11. Do… trust your intuition in fighting fraud. Kenneth Whatmore, an executive at Plenitude Consulting, and former head of fraud and financial crime at Lloyds Banking Group, says: "You need to use the sixth sense. Expensive systems in institutions do a good job but the best systems are flesh and blood." Mark Tantam, head of Deloitte’s anti-fraud consultancy, says: "The fraudster might persuade himself he is above the organisation, or he might feel secretly slightly insecure about it. Then he will behave strangely."

12. Do… encourage all your employees to watch for fraud. That should not be hard (unless they are in on the fraud, of course). The thought that a colleague could be doing something underhand, dishonest or criminal shocks people and they do not want to live and work with that kind of environment. They want to do something about it, and they generally do.  

13. Do… monitor employees gauged to be at risk of abusing the trust placed in them. Fraud risk very closely mirrors the processes and operations of the business. The anti-fraud procedures must do the same. So the employee in the secure computing operation or the treasury needs more monitoring than the guy in the marketing department or sales.

14. Do… examine insurance policies for fraud risks. In the worst case, that is a scant comfort for the worried executive.

Don'ts

1. Do not… underestimate the capacity for fraud of senior and longstanding executives. Remember, the more senior the executive, the greater his remit and capacity to override controls. The biggest fraudsters are the Robert Maxwells, Peter Clowes, Bernie Madoffs, who run the show and can commit a great deal of fraud before anyone dares to question them.

2. Do not… underestimate the capacity of low-key or junior staff members to wreak havoc. Joyti De-Laurey, the personal assistant to a Goldman Sachs partner, was able to steal £4.3m ($7.18m) before the three partners for whom she worked spotted any sign that money was missing.

3. Do not… think only about the optimistic stuff such as hiring people and making profits, also think about your company’s capacity to lose money through fraud and other forms of abuse and miscalculation.

4. Do not… underestimate the capacity of highly intelligent and aggressive traders or executives to cheat the system. If their backs are to the wall or they have an expensive divorce, they will find excuses to bend rules.

5. Do not… send out mixed messages.

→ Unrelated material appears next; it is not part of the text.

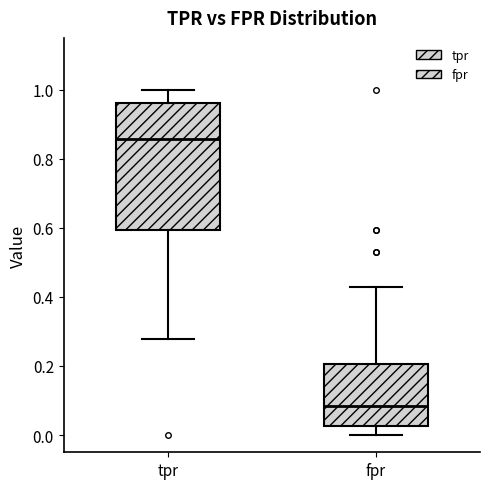

Reading left to right, transcribe this box plot: for each box, give where its median line is, the range the box spans, and where its two whiskers end, as read against the y-axis. The values are not printed on the chart, so give them approximately, as read against the axis.

tpr: median 0.86, box 0.60 to 0.96, whiskers 0.28 to 1.00
fpr: median 0.08, box 0.02 to 0.20, whiskers 0.00 to 0.42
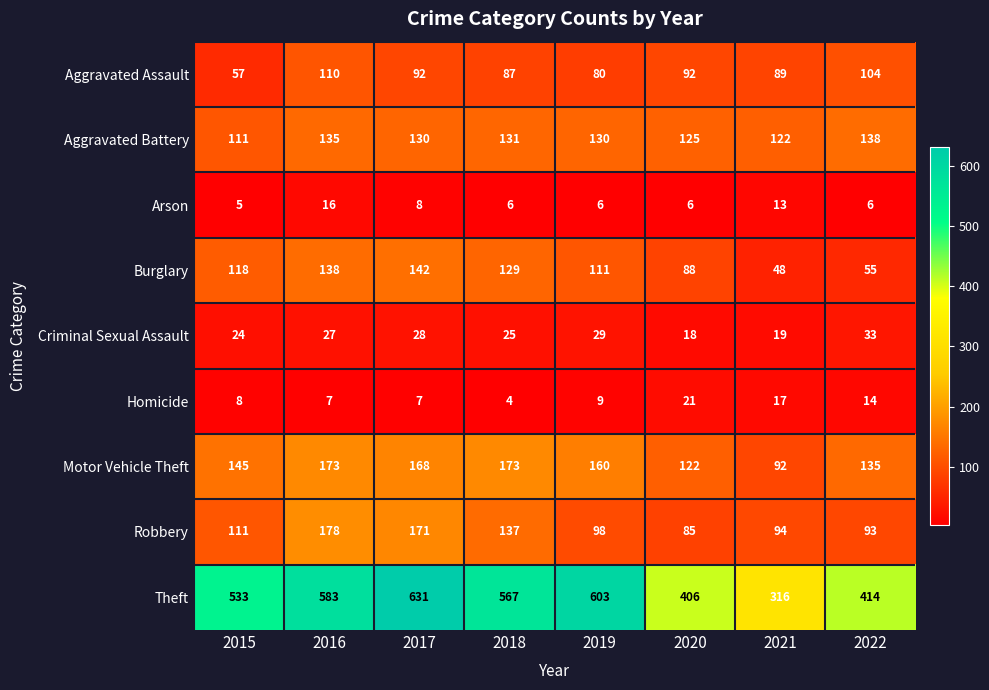

True or false: Aggravated Battery has a value of 135 at 2016.

True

The firm that preaches an ethical and responsible culture, but offers incentives for short-term trading, lacks credibility.

6. Do not… over-egg the incentives that staff will be tempted to deliver by cutting corners.

7. Do not… make controls so tight that you put your best staff off being entrepreneurial, honest and profitable. It is a fine line between systems that control and systems that encourage free thinking.

8. Do not… fall for the trap set by star traders and others that they can walk on water. Fraudsters like to pull the wool by undermining management’s culture and authority. Peter Young of Morgan Grenfell in the 1980s was lauded as a trading genius until he lost control of his investment scheme and resorted to fraud. Mr Young was described as "intellectually arrogant", a man who felt "unconstrained by the myriad rules and regulations designed to protect investors". People called another so-called ‘rainmaker’ their ‘messiah’, until his network of secret companies was discovered.

9. Do not… let traders anywhere near back-office reporting procedures. That way lies catastrophe, á la Mr Leeson. Segregation of roles is an absolute basic for any anti-fraud system.

10. Do not… exaggerate the capacity of systems to beat fraud. Like death, taxes and prostitution, it has always been with us. Fraud is about bad people getting round the good guys. If someone is determined to steal money or intellectual property, they will beat the best systems of control. Just hope it is not you that the fraudster sneaks by.